• [Work required]: In the stretch from "Die Nachtwache: Rufbereitschaft für IT-Profis" through "A post shared", change "Architecture" to "Software Architecture" and give those lines again with everything else unchanged, leaving out the picture.
Start of Data under study
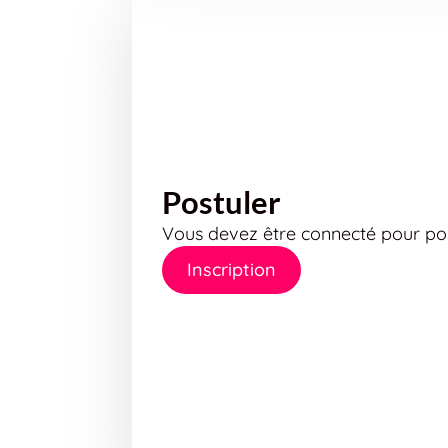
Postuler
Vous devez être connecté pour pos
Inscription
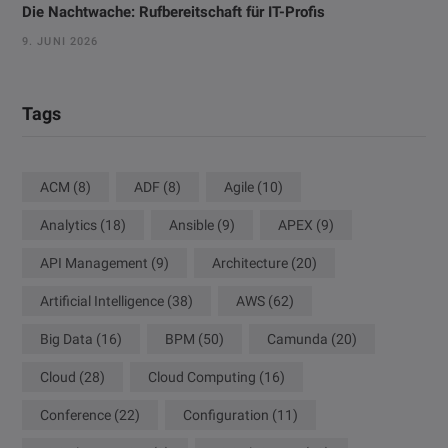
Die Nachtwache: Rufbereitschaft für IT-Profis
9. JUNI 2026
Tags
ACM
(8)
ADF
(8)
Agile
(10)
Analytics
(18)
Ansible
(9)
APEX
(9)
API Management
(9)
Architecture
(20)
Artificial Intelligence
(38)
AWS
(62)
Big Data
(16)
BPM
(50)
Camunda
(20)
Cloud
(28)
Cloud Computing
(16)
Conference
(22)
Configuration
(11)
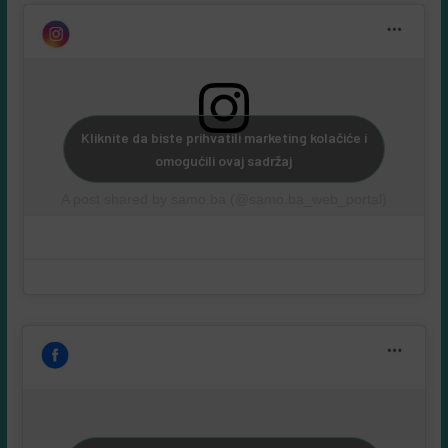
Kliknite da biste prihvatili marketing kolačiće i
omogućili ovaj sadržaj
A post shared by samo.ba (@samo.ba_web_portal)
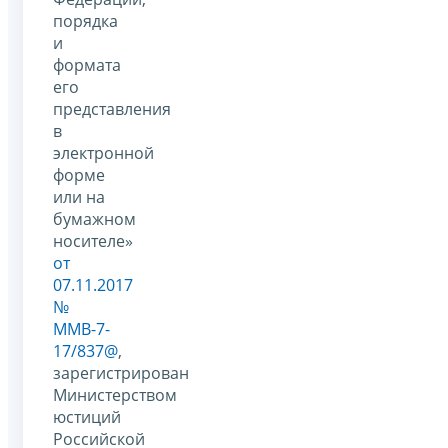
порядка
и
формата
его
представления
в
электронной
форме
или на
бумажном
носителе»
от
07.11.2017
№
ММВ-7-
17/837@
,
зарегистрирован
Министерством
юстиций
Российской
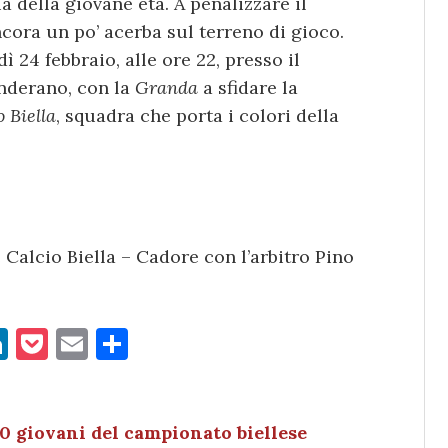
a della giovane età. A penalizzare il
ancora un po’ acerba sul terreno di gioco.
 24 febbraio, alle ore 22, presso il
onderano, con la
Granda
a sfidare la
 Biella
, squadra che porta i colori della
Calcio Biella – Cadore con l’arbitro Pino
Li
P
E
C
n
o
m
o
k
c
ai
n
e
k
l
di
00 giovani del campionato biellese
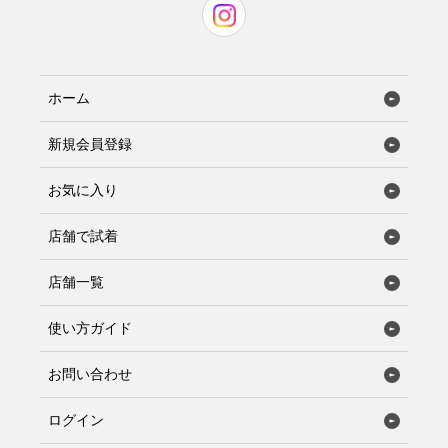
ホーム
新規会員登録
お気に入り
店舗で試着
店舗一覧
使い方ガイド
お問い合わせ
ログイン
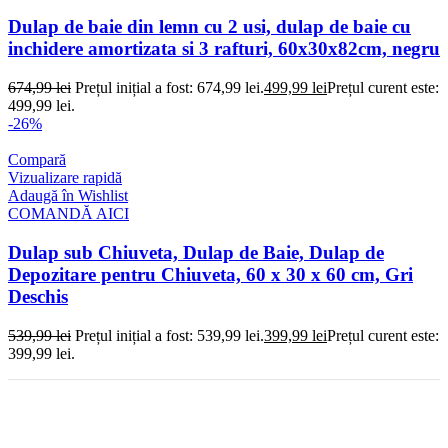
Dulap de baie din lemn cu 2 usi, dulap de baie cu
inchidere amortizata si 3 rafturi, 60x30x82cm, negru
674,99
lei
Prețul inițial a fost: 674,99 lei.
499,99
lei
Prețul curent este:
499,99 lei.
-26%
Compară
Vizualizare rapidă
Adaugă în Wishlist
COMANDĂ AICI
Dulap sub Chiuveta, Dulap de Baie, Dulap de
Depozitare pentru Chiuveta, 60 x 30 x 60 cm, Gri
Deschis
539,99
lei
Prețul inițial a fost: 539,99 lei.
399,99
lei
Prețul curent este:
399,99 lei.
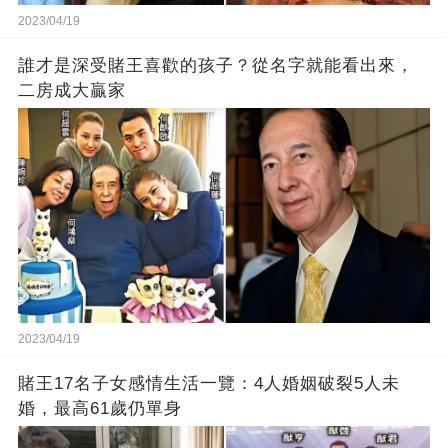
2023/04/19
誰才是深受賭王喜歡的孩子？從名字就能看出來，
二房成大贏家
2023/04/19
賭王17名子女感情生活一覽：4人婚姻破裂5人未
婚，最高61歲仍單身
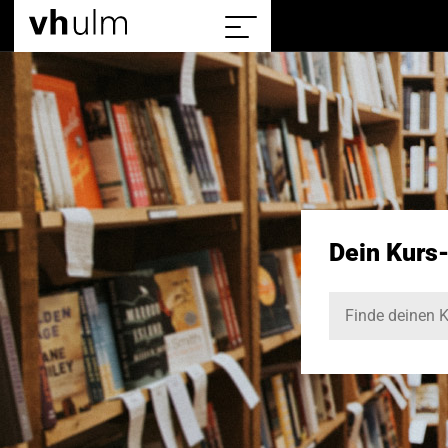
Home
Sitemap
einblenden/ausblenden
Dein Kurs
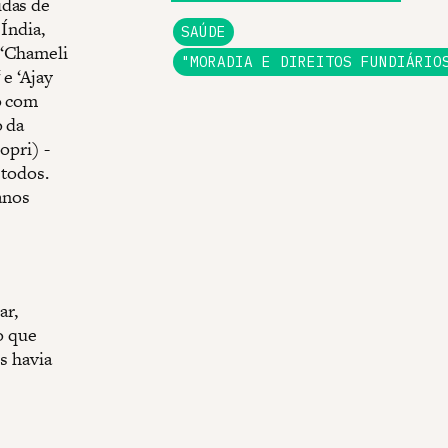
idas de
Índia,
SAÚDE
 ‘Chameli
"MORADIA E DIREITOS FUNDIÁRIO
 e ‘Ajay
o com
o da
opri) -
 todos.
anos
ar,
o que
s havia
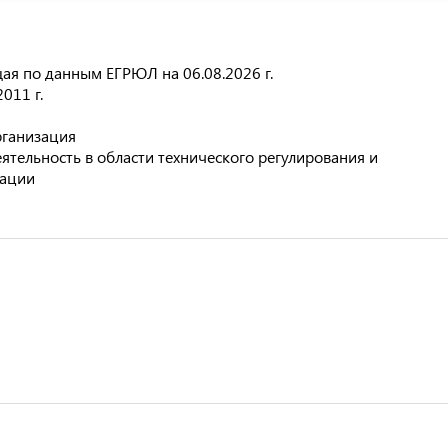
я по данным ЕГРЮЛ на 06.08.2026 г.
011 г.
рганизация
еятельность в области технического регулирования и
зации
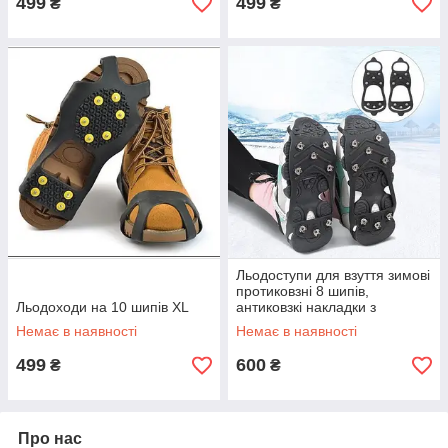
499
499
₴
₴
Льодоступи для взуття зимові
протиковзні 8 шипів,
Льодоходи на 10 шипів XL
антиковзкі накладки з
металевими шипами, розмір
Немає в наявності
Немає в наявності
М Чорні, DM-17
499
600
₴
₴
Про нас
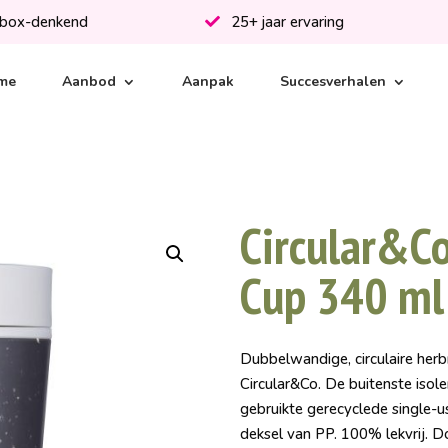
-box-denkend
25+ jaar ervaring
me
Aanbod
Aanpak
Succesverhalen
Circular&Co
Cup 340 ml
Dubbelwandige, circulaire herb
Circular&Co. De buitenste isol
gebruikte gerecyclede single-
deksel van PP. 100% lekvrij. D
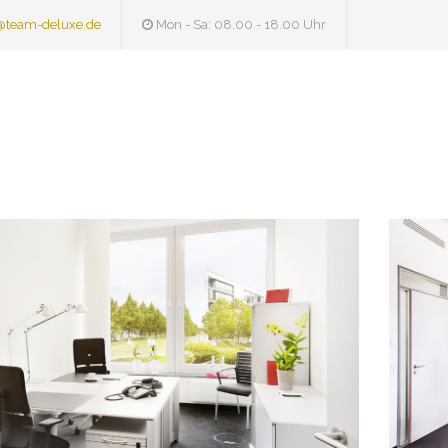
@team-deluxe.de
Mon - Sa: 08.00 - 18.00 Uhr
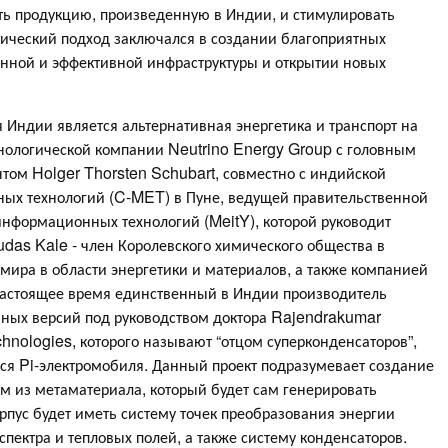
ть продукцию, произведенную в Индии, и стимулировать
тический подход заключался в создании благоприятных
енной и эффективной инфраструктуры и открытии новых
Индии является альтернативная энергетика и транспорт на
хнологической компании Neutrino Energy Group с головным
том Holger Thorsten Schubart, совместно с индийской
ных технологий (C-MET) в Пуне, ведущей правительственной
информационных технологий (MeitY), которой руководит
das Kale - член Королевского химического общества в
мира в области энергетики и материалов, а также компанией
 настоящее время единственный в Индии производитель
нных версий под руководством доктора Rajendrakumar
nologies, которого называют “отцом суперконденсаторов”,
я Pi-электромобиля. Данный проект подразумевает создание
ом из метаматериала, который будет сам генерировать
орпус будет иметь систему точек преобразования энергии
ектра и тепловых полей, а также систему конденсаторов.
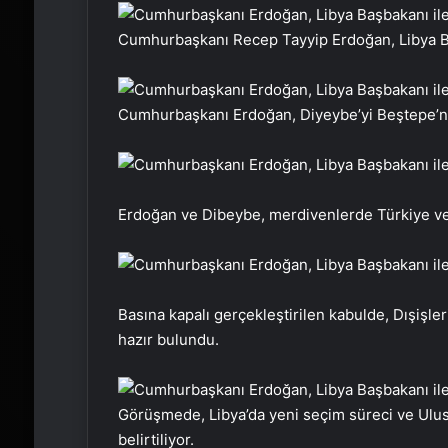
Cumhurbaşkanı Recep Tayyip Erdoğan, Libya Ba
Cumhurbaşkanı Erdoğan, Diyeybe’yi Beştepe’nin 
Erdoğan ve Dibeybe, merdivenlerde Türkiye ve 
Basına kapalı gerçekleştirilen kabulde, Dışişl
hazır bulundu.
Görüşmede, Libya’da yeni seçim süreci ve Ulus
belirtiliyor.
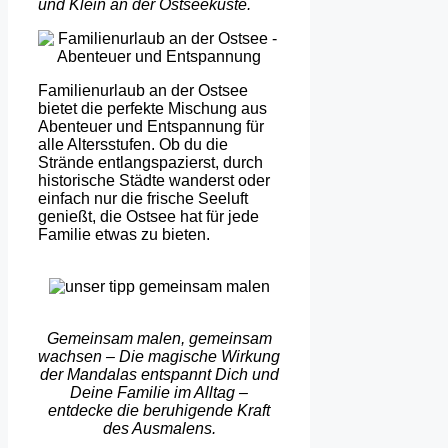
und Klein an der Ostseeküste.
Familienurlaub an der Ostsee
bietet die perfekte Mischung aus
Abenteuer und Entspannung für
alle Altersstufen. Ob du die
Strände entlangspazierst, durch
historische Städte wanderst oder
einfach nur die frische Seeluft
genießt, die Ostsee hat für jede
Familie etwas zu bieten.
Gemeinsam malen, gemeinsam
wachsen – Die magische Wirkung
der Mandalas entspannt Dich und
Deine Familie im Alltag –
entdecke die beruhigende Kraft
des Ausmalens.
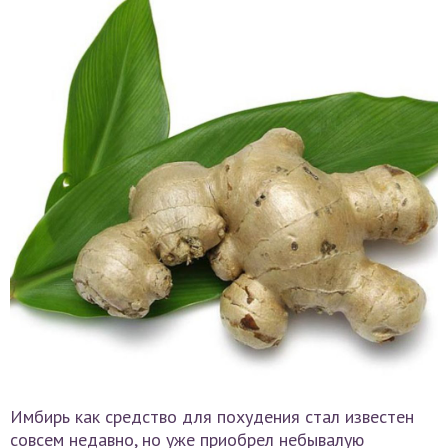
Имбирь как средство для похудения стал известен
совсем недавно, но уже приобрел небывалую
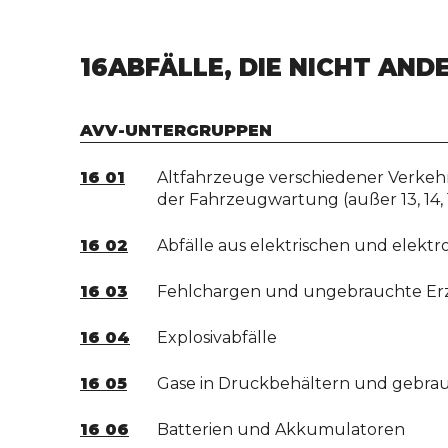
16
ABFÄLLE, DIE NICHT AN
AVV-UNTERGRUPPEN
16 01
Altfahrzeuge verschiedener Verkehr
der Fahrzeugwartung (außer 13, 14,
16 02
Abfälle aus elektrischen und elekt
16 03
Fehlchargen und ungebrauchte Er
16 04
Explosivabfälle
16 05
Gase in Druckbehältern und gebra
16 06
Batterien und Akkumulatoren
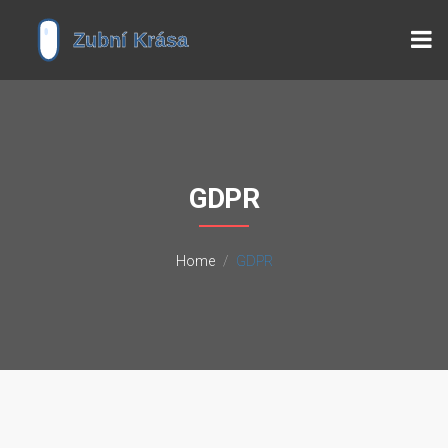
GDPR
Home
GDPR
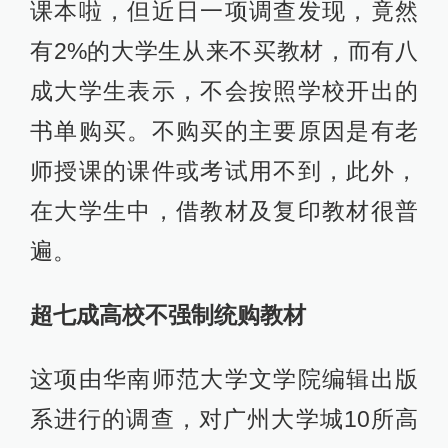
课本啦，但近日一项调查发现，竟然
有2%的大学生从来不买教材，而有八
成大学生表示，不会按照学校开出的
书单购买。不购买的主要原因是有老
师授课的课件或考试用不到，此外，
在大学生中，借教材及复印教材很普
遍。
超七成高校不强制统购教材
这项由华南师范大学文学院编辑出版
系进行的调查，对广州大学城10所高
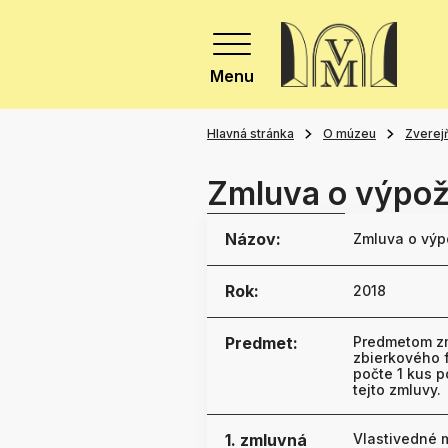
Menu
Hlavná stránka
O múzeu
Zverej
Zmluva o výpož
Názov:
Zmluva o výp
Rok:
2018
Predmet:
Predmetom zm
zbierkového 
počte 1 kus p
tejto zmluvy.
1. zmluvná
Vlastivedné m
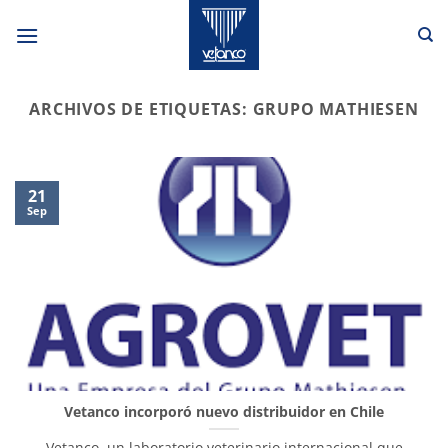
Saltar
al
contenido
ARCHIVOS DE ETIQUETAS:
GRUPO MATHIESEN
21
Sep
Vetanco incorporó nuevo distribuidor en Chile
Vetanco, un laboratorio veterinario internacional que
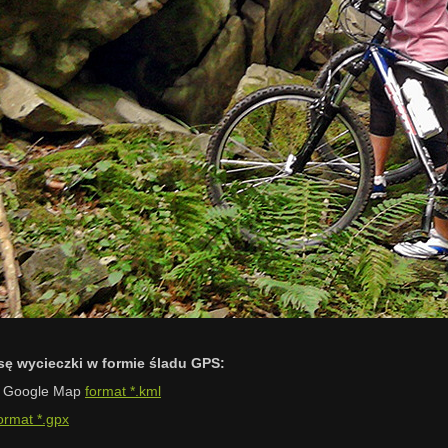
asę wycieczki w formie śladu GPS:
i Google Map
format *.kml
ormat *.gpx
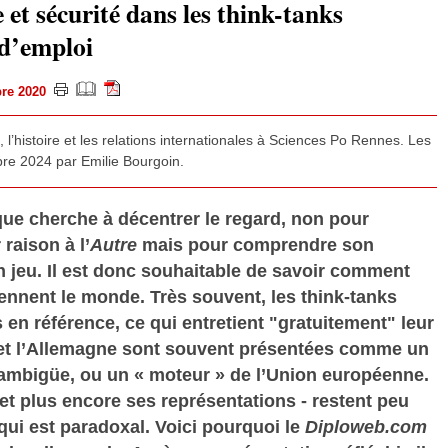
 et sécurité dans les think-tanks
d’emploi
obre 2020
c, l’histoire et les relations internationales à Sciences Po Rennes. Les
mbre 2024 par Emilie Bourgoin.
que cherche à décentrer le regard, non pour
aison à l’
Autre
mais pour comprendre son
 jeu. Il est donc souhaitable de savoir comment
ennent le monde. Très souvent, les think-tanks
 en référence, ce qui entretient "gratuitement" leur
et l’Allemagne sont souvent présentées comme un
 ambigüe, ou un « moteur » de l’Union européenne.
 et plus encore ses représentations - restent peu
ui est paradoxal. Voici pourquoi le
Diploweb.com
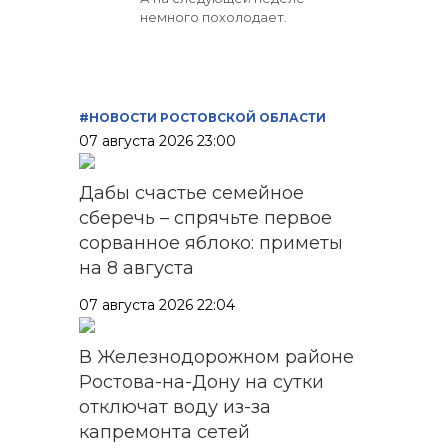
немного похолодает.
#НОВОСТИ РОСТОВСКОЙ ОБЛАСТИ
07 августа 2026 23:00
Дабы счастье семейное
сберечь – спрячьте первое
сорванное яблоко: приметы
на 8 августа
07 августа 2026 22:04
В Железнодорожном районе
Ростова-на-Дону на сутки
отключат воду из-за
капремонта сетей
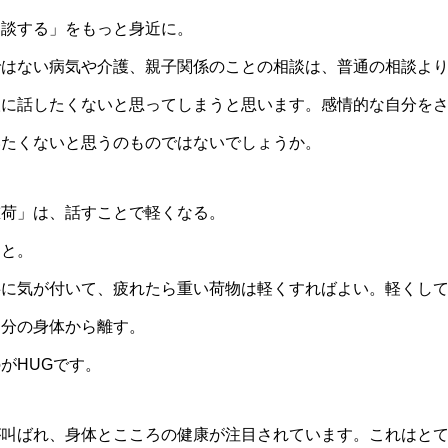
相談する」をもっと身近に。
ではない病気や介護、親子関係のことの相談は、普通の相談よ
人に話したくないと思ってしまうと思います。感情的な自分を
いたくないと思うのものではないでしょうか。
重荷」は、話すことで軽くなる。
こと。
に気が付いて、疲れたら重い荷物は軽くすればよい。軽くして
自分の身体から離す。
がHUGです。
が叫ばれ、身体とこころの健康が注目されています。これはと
End of Data under study
• [Written reply]:
Die Nachtwache: Rufbereitschaft für IT-Profis
9. JUNI 2026
Tags
ACM
(8)
ADF
(8)
Agile
(10)
Analytics
(18)
Ansible
(9)
APEX
(9)
API Management
(9)
Software Architecture
(20)
Artificial Intelligence
(38)
AWS
(62)
Big Data
(16)
BPM
(50)
Camunda
(20)
Cloud
(28)
Cloud Computing
(16)
Conference
(22)
Configuration
(11)
Kliknite da biste prihvatili marketing kolačiće i
omogućili ovaj sadržaj
A post shared by samo.ba (@samo.ba_web_portal)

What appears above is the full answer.